§ **Exercise instructions**:
Starting at the line that contains "Dodatkowym aspekt", quote every line through the end of the entries, word for word, skipping the pictures.

[Transcribed page contents]
▼▼▼
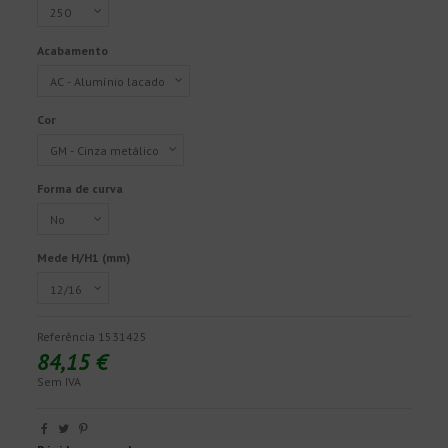
Acabamento
Cor
Forma de curva
Mede H/H1 (mm)
Referência
1531425
84,15 €
Sem IVA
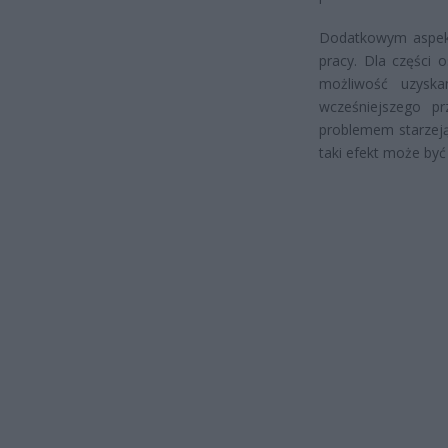
Dodatkowym aspekt
pracy. Dla części 
możliwość uzysk
wcześniejszego pr
problemem starzeją
taki efekt może być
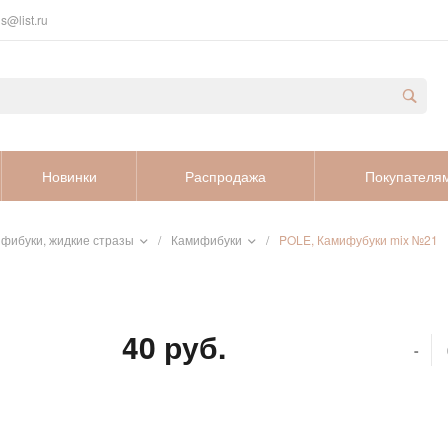
s@list.ru
Новинки
Распродажа
Покупателя
ифибуки, жидкие стразы
/
Камифибуки
/
POLE, Камифубуки mix №21
40 руб.
-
▲▲▲
§ **Task response**:
Dodatkowym aspekt
pracy. Dla części 
możliwość uzysk
wcześniejszego pr
problemem starzeją
taki efekt może być
s@list.ru
Новинки
Распродажа
Покупателя
ифибуки, жидкие стразы
/
Камифибуки
/
POLE, Камифубуки mix №21
40 руб.
-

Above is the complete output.